Call Room Guy - Drew Swenson

In the late 1990s and early 2000s, a quiet stretch of southern Maine—places like Eliot, Kittery, and Portsmouth just across the border—became an unlikely hub for a very modern kind of business: direct-response call centers.

The model was simple, scalable, and, at the time, wildly profitable.

Run an ad—radio, late-night TV, print, eventually the internet. Offer a product that promises a solution people want to believe in. Then route the response to a call center where trained operators convert interest into revenue. It was part marketing, part psychology, and part logistics.

For a while, it worked.

A Maine Case Study: VisionTel

VisionTel Communications, LLC was one of the companies operating in this ecosystem, based in Eliot, Maine. According to the Federal Trade Commission, VisionTel marketed dietary supplements through radio, television, print, and internet campaigns—products like Chito-Trim and other weight-loss or performance blends.

In 2004, the FTC brought an enforcement action alleging deceptive advertising and unsubstantiated claims. The case concluded with a stipulated judgment requiring $750,000 in consumer redress.

The company’s leadership included:

  • David Amato

  • Robert Dall

  • Michael McNaboe

The first two men were part of the leadership team during that era and have since passed away, according to public obituary records.

VisionTel wasn’t alone—it was part of a broader wave.

The Industry Itself

To understand VisionTel, you have to understand the environment it lived in.

This was the golden age of direct-response marketing:

  • “Call now” wasn’t a cliché—it was a business model

  • Margins were driven by scripting, upsells, and conversion rates

  • Success depended less on the product itself and more on how it was sold

And that’s where things started to break down.

Where It Went Sideways

The line between persuasive marketing and misleading claims can be thin. In some cases, it disappeared entirely.

Regulators—especially the FTC—began to focus on:

  • Unsubstantiated health claims

  • Misleading before-and-after promises

  • Billing practices that consumers didn’t fully understand

Many companies adapted. Others didn’t.

And the ones that didn’t became case studies.

A Personal Lens

I saw a version of this world up close.

For a short period between jobs, I worked for a company selling a product called “fat absorb.” It didn’t take long to realize what was really happening. The product wasn’t the engine—the script was.

We were trained on:

  • Cross-sells and upsells layered into every call

  • Language designed to stay just inside legal boundaries

  • How to guide someone toward a purchase without technically making a false claim

It was sophisticated. And uncomfortable.

What struck me most wasn’t the sales tactics—it was the customer. Many were people dealing with real problems: weight, health, confidence. They weren’t foolish. They were hopeful.
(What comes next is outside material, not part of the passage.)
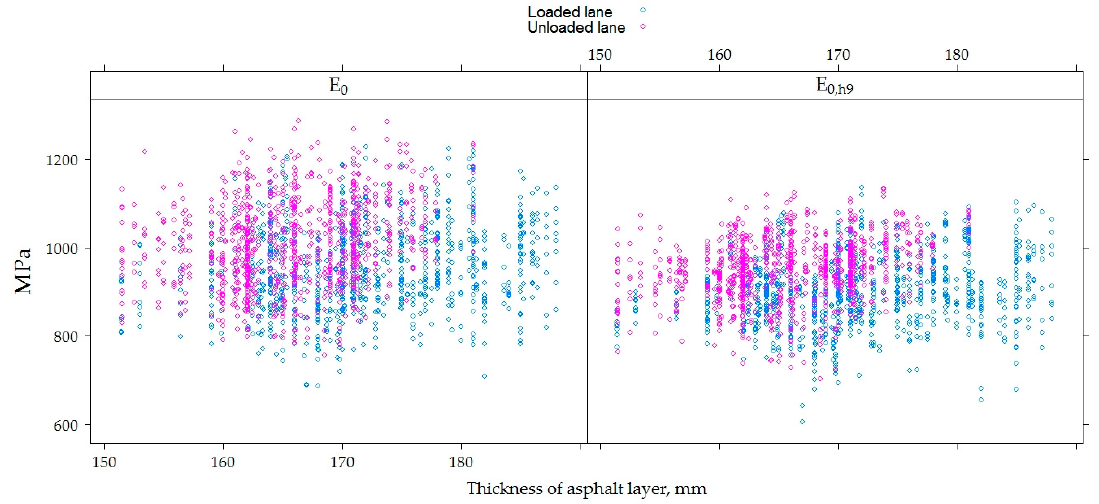
Figure 23. Influence of total thickness of asphalt concrete layers on E 0 and E 0,h9 values in loaded and unloaded lanes.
Once I saw that clearly, I walked away.

The Broader Pattern

What happened in Maine mirrored what happened across the country:

  1. Rapid growth fueled by cheap media and high margins

  2. Aggressive tactics to maximize conversion

  3. Regulatory scrutiny as complaints increased

  4. Consolidation or collapse as the model tightened

Some companies evolved into legitimate, compliant businesses. Others disappeared.

What Endures

It would be easy to write this off as a “bad chapter,” but that misses the deeper point.

This era helped shape modern:

  • E-commerce funnels

  • Subscription billing models

  • Performance marketing strategies

The tools didn’t disappear. They matured.

And so did the expectations.

Final Thought

Every industry has its early phase—the one where the rules aren’t fully written yet. Maine’s call center boom was one of those moments.

Some built real businesses. Some pushed too far.

But the lesson is consistent, whether you’re selling supplements in 2002 or software in 2026:

If the product can’t stand on its own, the script eventually collapses with it.